Cluster A login issues
Incident Report for OpenSRS
Postmortem

Incident Date: September 17, 2021
Incident Number: PR-2349

On September 17, 2021, at 11:22 AM ET, Tucows’ hosted email platform experienced service interruption impacting IMAP, POP and Webmail in Prod A. 

The service interruption was due to a split-brain issue on one of the load balancers.

At 12:36 PM ET, The Engineering team recovered the services by manually failing over the traffic to the secondary load balancer to stabilize the email environment.  

Tucows is to further work with the vendor to investigate the root cause of the issue and to identify the failure of the automatic failover process.

Thank you,

Tucows Engineering Team

Posted Sep 21, 2021 - 15:56 UTC

Resolved
We can confirm services are fully operational and stabilized completely. This incident is now resolved.

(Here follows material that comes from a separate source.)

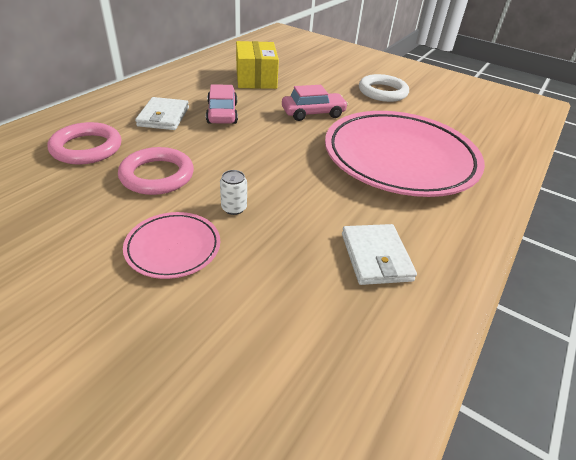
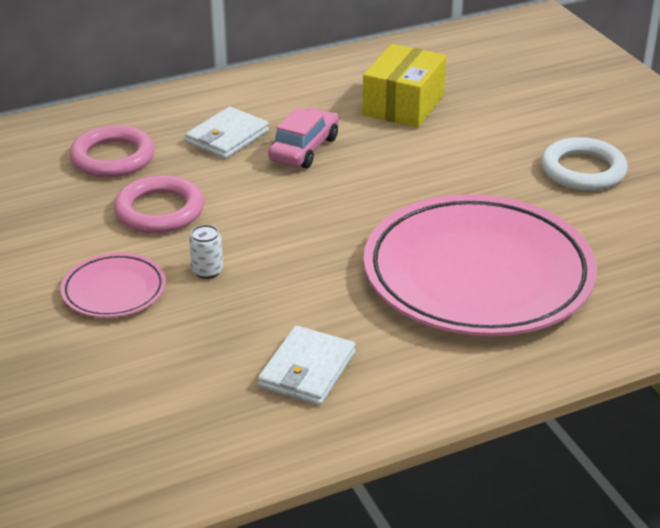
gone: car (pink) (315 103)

Incident Start Time: 09-17-2021 15:22:00
Incident Start Time:09-17-2021 16:36:00
Total Duration: 1 hour and 14 minutes
Posted Sep 17, 2021 - 17:08 UTC
Monitoring
We have initiated measures to restore service for our cluster A users, we will be continuing to monitor to ensure stability. As of now users should be able to log back into their webmail for use.
Posted Sep 17, 2021 - 16:49 UTC
Update
The engineering team is currently investigating the root cause of this incident. We will update as soon as we have more information.
Posted Sep 17, 2021 - 16:19 UTC
Investigating
We are currently investigating a login issue for a small set of customers on Cluster A (Webmail, POP, IMAP). Users on email cluster A are facing issues with login. The engineering team has been engaged and is currently investigating the cause of this issue.
Posted Sep 17, 2021 - 15:56 UTC
This incident affected: Hosted Email (Cluster A).